Re: ARC vs Manual Reference Counting
Re: ARC vs Manual Reference Counting
- Subject: Re: ARC vs Manual Reference Counting
- From: Dave <email@hidden>
- Date: Thu, 12 Sep 2013 08:36:22 +0100
On 11 Sep 2013, at 19:59, Louis Gerbarg <email@hidden> wrote:
>
> The world is a very different place than it was then, in the 80s RAM was a lot faster relative to the CPU. There is absolutely no way something like you describe today could be done today, most deeply pipelined OoOE CPUs can barely forward a register in 1 CPU cycle. Getting out to L3 cache is often on the order of 20-40 cycles depending on the part, and main memory can literally be hundreds of cycles. Algorithms designed to work in an environments with single cycle ram access simply don't hold up on modern pipelined cache coherent multi-process systems where the processing logic runs at significant multiples of the memory.
This is indeed true, but where there's a will there's a way and what we are talking about is relatively simple compared to some of the awesome hardware already out there.
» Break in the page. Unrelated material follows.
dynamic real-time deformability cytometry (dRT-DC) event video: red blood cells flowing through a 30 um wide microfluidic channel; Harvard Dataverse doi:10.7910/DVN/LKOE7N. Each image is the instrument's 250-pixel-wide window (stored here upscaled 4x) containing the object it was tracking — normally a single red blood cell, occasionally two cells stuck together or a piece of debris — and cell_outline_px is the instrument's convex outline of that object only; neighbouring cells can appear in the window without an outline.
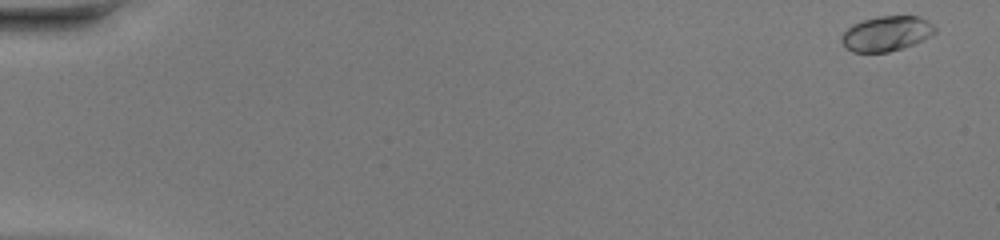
{"species": "common noctule bat (a hibernating species)", "species_latin": "Nyctalus noctula", "temperature_condition": "warm", "stored_images_in_passage": 48, "camera_frame_rate_fps": 3000, "um_per_image_px": 0.085, "animal": {"sex": "female", "body_mass_g": 20.0, "forearm_length_mm": 54.0}, "frame": {"image": 1, "passage_image": 1, "time_ms": 0.0, "image_size_px": [1000, 240], "cell_outline_px": [[936, 32], [932, 36], [912, 44], [888, 52], [852, 52], [844, 48], [840, 40], [840, 36], [852, 24], [864, 20], [880, 16], [920, 16], [928, 20], [936, 28]], "centroid_in_image_um": [75.33, 2.85], "position_along_channel_um": 9.7, "area_um2": 19.13}}
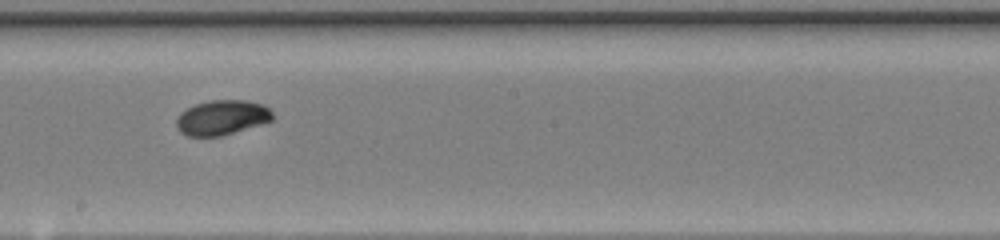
{"frame": {"image": 2, "passage_image": 28, "time_ms": 9.0, "image_size_px": [1000, 240], "cell_outline_px": [[272, 120], [260, 124], [220, 136], [188, 136], [180, 132], [176, 128], [176, 120], [180, 112], [196, 104], [212, 100], [248, 100], [260, 104], [268, 108], [272, 112]], "centroid_in_image_um": [18.82, 9.99], "position_along_channel_um": 229.4, "area_um2": 19.31}}
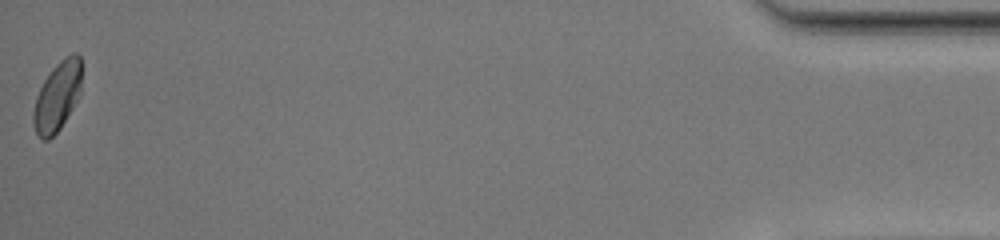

I don't think this is the reason it hasn't been done, I think it's more to do with what you'd have to do with the Unix Kernel and friends to make it work. It would make a lot of code incompatible which is bad news and it would also cost a fortune.
Besides there are two ways (at least) of doing this, one is super fast and would be very difficult/impossible to implement as per your comment above. But there is another way that is not so fast, but would still be much faster then main CPU doing it and it would also have leak detection. But its not going to happen to pointless talking about it.
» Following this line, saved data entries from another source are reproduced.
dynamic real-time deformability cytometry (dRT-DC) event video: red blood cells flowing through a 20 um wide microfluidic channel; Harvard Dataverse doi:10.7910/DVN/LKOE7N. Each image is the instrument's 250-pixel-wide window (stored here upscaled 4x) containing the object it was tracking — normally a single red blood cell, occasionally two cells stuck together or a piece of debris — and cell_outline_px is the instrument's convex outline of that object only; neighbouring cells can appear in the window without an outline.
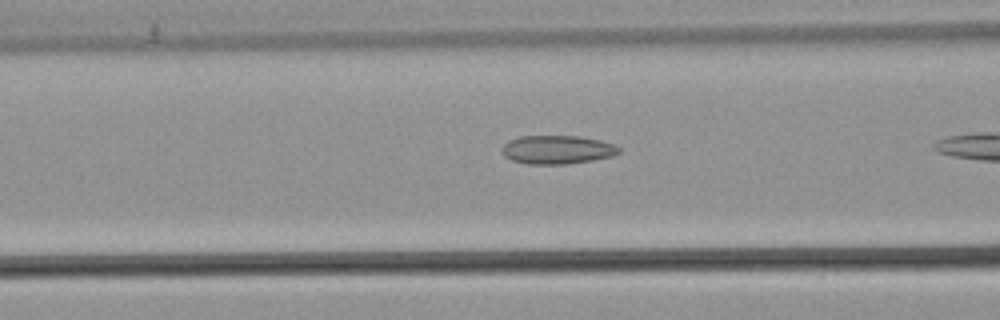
{"species": "common noctule bat (a hibernating species)", "species_latin": "Nyctalus noctula", "temperature_condition": "warm", "stored_images_in_passage": 33, "camera_frame_rate_fps": 3000, "um_per_image_px": 0.085, "animal": {"sex": "male", "body_mass_g": 21.5, "forearm_length_mm": 52.0}, "frame": {"image": 1, "passage_image": 13, "time_ms": 4.0, "image_size_px": [1000, 320], "cell_outline_px": [[620, 152], [612, 156], [592, 160], [564, 164], [528, 164], [512, 160], [504, 156], [500, 152], [500, 148], [508, 140], [520, 136], [580, 136], [600, 140], [612, 144], [620, 148]], "centroid_in_image_um": [47.31, 12.72], "position_along_channel_um": 119.3, "area_um2": 19.54}}
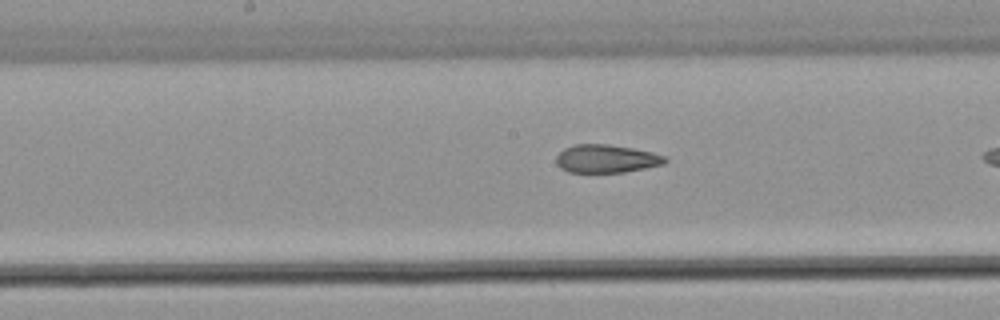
{"frame": {"image": 2, "passage_image": 19, "time_ms": 6.0, "image_size_px": [1000, 320], "cell_outline_px": [[668, 160], [664, 164], [624, 172], [568, 172], [560, 168], [556, 164], [556, 156], [564, 148], [576, 144], [608, 144], [632, 148], [652, 152], [664, 156]], "centroid_in_image_um": [51.51, 13.49], "position_along_channel_um": 196.7, "area_um2": 17.8}}
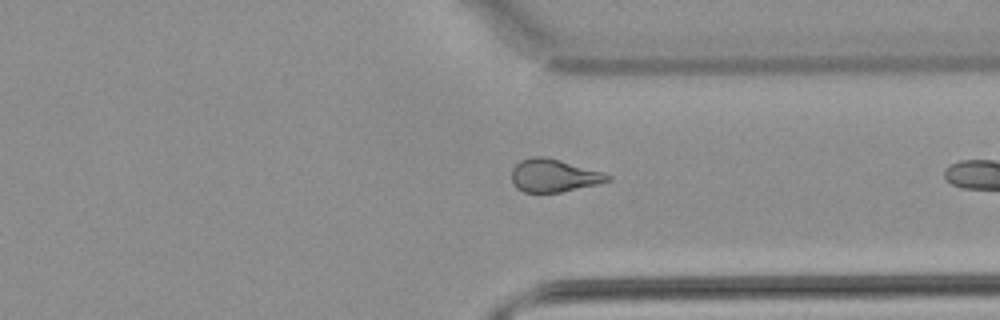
{"frame": {"image": 3, "passage_image": 32, "time_ms": 10.333, "image_size_px": [1000, 320], "cell_outline_px": [[612, 180], [600, 184], [560, 192], [524, 192], [516, 188], [512, 180], [512, 168], [520, 160], [532, 156], [544, 156], [560, 160], [600, 172], [612, 176]], "centroid_in_image_um": [47.06, 14.92], "position_along_channel_um": 364.3, "area_um2": 18.32}}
> >> If Apple were to implement something like this I think there would be a massive increase in performance and reliability
> >
> > Nothing personal, but I think you’re falling into the common fallacy of thinking that Apple engineers are naive and/or ignorant. It happens all the time on these lists. In general, you should assume that the people working on system software are pretty damn smart and experienced, and are aware of all the techniques that an interested but non-expert outsider would know of. If they’re not using them, there’s probably a good reason for it.
>
> I'm sure the engineers are a mixture of good, mediocre, and not so good the same as any where else, why should Apple be different? But engineers don't get much say on what projects/features are implemented (especially somewhere like Apple, MS or any of the big 5 technology companies).
>
> If you mean user features then sure, often engineers have little say. If you mean runtime and developer features then you are wrong, the developers at Apple have a lot of say in how what happens. Tim Cook and Phil Schiller didn't sit down in a meeting and say "Let's implemented tagged pointers, users will love those," and yet somehow we have them ;-)
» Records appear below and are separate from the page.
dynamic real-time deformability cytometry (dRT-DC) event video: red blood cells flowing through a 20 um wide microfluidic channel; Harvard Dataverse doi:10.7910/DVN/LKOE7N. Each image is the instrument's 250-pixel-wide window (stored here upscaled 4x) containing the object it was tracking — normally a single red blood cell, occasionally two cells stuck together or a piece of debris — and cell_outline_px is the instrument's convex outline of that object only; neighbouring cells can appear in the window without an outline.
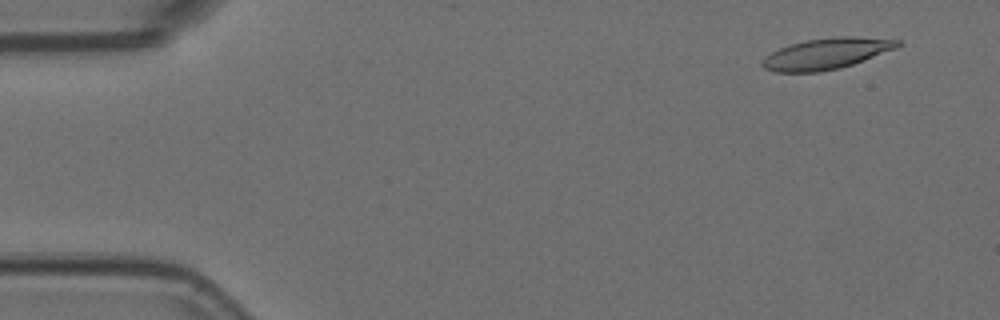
{"species": "Egyptian fruit bat (a non-hibernating species)", "species_latin": "Rousettus aegyptiacus", "temperature_condition": "room temperature", "stored_images_in_passage": 55, "camera_frame_rate_fps": 3000, "um_per_image_px": 0.085, "animal": {"sex": "female"}, "frame": {"image": 1, "passage_image": 4, "time_ms": 1.0, "image_size_px": [1000, 320], "cell_outline_px": [[904, 44], [896, 48], [864, 60], [840, 68], [816, 72], [772, 72], [764, 68], [760, 64], [772, 52], [780, 48], [792, 44], [808, 40], [832, 36], [852, 36], [900, 40]], "centroid_in_image_um": [70.27, 4.56], "position_along_channel_um": 14.7, "area_um2": 24.28}}
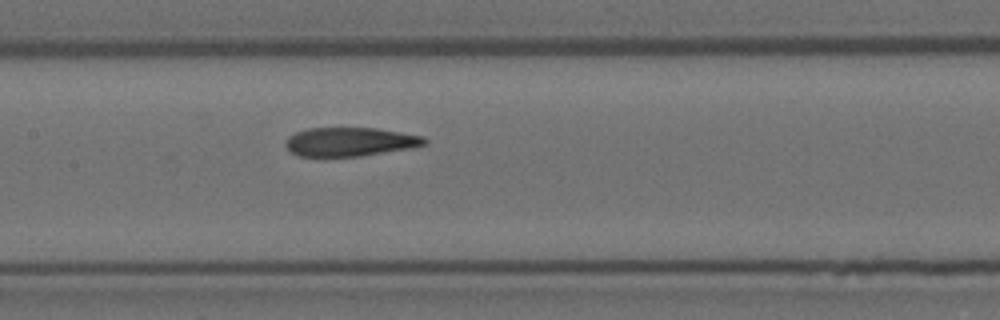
{"frame": {"image": 2, "passage_image": 26, "time_ms": 8.333, "image_size_px": [1000, 320], "cell_outline_px": [[428, 144], [412, 148], [360, 156], [300, 156], [292, 152], [284, 144], [288, 136], [296, 132], [308, 128], [376, 128], [424, 136], [428, 140]], "centroid_in_image_um": [29.79, 12.05], "position_along_channel_um": 177.6, "area_um2": 23.35}}
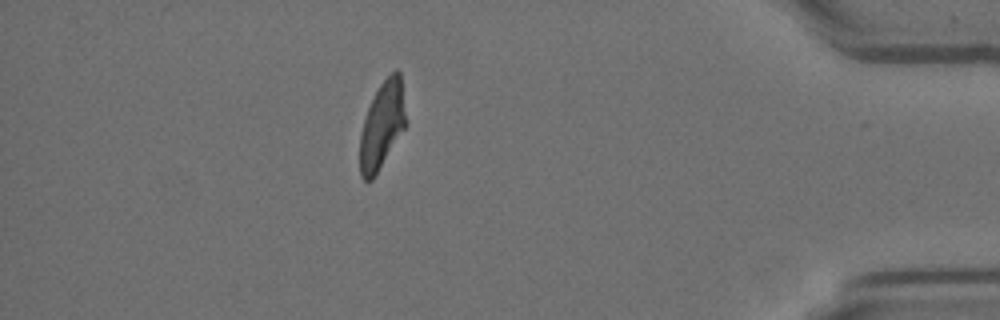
{"frame": {"image": 3, "passage_image": 48, "time_ms": 15.667, "image_size_px": [1000, 320], "cell_outline_px": [[404, 128], [372, 180], [364, 180], [360, 176], [360, 132], [368, 108], [380, 84], [396, 68], [400, 72], [404, 112]], "centroid_in_image_um": [32.44, 10.66], "position_along_channel_um": 402.8, "area_um2": 22.43}, "authors_computed_cell_mechanics": {"area_um2": 24.3916, "velocity_mm_per_s": 3.6913, "shape_relaxation_time_tau1_ms": null, "shape_relaxation_time_tau2_ms": 2.7527, "deformation_change_tau1": null, "deformation_change_tau2": 0.1173}}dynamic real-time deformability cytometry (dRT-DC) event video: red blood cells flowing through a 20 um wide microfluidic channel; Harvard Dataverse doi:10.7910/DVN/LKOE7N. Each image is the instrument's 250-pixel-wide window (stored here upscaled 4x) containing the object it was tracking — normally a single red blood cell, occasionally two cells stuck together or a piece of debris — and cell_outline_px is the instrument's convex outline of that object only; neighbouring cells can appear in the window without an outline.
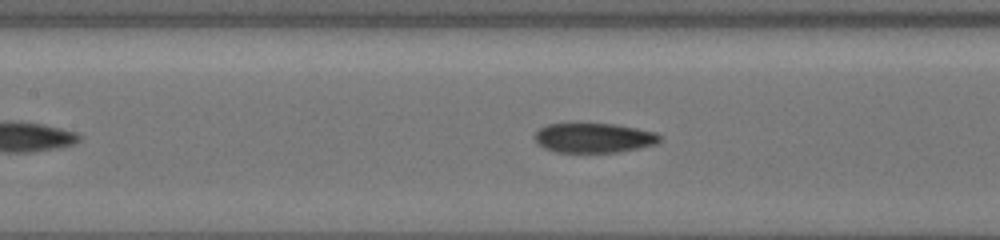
{"species": "common noctule bat (a hibernating species)", "species_latin": "Nyctalus noctula", "temperature_condition": "cold", "stored_images_in_passage": 13, "camera_frame_rate_fps": 3000, "um_per_image_px": 0.085, "animal": {"sex": "female", "body_mass_g": 19.5, "forearm_length_mm": 54.1}, "frame": {"image": 1, "passage_image": 9, "time_ms": 1.333, "image_size_px": [1000, 240], "cell_outline_px": [[660, 140], [656, 144], [640, 148], [616, 152], [556, 152], [544, 148], [536, 144], [532, 136], [540, 128], [548, 124], [612, 124], [636, 128], [656, 132], [660, 136]], "centroid_in_image_um": [50.44, 11.73], "position_along_channel_um": 157.0, "area_um2": 21.62}}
This is true too, but only because they sold it to them and it just happened to fit in with what they wanted. I'm not saying the engineering department doesn't come up with wonderful features but I've seen really cool products dropped at Apple and other places simply because it wasn't in the direction the current upper management of the company wanted to go at the time and had nothing to do with how good or bad the underlying technology was.